--- YOUR GOAL ---
All of the entries below should be copied exactly as they appear.

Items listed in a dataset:

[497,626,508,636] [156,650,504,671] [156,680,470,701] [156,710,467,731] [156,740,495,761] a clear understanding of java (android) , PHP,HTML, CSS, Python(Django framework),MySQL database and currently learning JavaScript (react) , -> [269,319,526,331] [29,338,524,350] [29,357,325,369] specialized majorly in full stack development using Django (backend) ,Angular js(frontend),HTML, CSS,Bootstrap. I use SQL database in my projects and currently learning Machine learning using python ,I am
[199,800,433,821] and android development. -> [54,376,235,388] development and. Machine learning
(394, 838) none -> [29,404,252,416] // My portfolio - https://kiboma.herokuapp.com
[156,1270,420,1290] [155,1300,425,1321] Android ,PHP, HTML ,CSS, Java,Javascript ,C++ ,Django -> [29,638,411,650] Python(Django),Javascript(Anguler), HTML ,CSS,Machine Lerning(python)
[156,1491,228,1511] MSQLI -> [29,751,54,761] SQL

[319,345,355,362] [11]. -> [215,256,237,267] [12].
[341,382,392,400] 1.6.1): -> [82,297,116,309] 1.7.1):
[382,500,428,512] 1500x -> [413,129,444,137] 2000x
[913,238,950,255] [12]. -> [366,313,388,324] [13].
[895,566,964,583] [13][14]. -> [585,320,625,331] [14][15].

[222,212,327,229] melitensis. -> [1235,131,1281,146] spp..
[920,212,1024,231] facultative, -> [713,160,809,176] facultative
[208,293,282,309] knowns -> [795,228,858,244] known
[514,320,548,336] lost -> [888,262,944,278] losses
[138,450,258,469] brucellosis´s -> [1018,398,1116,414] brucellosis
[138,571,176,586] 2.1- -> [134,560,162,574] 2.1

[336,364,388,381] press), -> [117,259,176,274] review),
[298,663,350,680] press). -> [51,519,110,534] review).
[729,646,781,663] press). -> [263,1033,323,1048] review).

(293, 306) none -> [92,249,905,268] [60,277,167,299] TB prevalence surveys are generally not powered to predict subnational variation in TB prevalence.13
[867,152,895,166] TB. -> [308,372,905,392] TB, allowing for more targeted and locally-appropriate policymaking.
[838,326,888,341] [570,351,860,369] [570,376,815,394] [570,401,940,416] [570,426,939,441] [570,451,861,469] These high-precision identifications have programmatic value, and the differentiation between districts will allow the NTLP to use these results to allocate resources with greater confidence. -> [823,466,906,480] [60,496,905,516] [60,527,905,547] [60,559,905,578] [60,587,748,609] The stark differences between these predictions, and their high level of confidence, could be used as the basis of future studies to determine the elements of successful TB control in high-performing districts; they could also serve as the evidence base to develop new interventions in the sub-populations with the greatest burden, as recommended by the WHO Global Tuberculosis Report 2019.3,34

--- REPLY TO THE EXERCISE ---
[497,626,508,636] [156,650,504,671] [156,680,470,701] [156,710,467,731] [156,740,495,761] a clear understanding of java (android) , PHP,HTML, CSS, Python(Django framework),MySQL database and currently learning JavaScript (react) , -> [269,319,526,331] [29,338,524,350] [29,357,325,369] specialized majorly in full stack development using Django (backend) ,Angular js(frontend),HTML, CSS,Bootstrap. I use SQL database in my projects and currently learning Machine learning using python ,I am
[199,800,433,821] and android development. -> [54,376,235,388] development and. Machine learning
(394, 838) none -> [29,404,252,416] // My portfolio - https://kiboma.herokuapp.com
[156,1270,420,1290] [155,1300,425,1321] Android ,PHP, HTML ,CSS, Java,Javascript ,C++ ,Django -> [29,638,411,650] Python(Django),Javascript(Anguler), HTML ,CSS,Machine Lerning(python)
[156,1491,228,1511] MSQLI -> [29,751,54,761] SQL

[319,345,355,362] [11]. -> [215,256,237,267] [12].
[341,382,392,400] 1.6.1): -> [82,297,116,309] 1.7.1):
[382,500,428,512] 1500x -> [413,129,444,137] 2000x
[913,238,950,255] [12]. -> [366,313,388,324] [13].
[895,566,964,583] [13][14]. -> [585,320,625,331] [14][15].

[222,212,327,229] melitensis. -> [1235,131,1281,146] spp..
[920,212,1024,231] facultative, -> [713,160,809,176] facultative
[208,293,282,309] knowns -> [795,228,858,244] known
[514,320,548,336] lost -> [888,262,944,278] losses
[138,450,258,469] brucellosis´s -> [1018,398,1116,414] brucellosis
[138,571,176,586] 2.1- -> [134,560,162,574] 2.1

[336,364,388,381] press), -> [117,259,176,274] review),
[298,663,350,680] press). -> [51,519,110,534] review).
[729,646,781,663] press). -> [263,1033,323,1048] review).

(293, 306) none -> [92,249,905,268] [60,277,167,299] TB prevalence surveys are generally not powered to predict subnational variation in TB prevalence.13
[867,152,895,166] TB. -> [308,372,905,392] TB, allowing for more targeted and locally-appropriate policymaking.
[838,326,888,341] [570,351,860,369] [570,376,815,394] [570,401,940,416] [570,426,939,441] [570,451,861,469] These high-precision identifications have programmatic value, and the differentiation between districts will allow the NTLP to use these results to allocate resources with greater confidence. -> [823,466,906,480] [60,496,905,516] [60,527,905,547] [60,559,905,578] [60,587,748,609] The stark differences between these predictions, and their high level of confidence, could be used as the basis of future studies to determine the elements of successful TB control in high-performing districts; they could also serve as the evidence base to develop new interventions in the sub-populations with the greatest burden, as recommended by the WHO Global Tuberculosis Report 2019.3,34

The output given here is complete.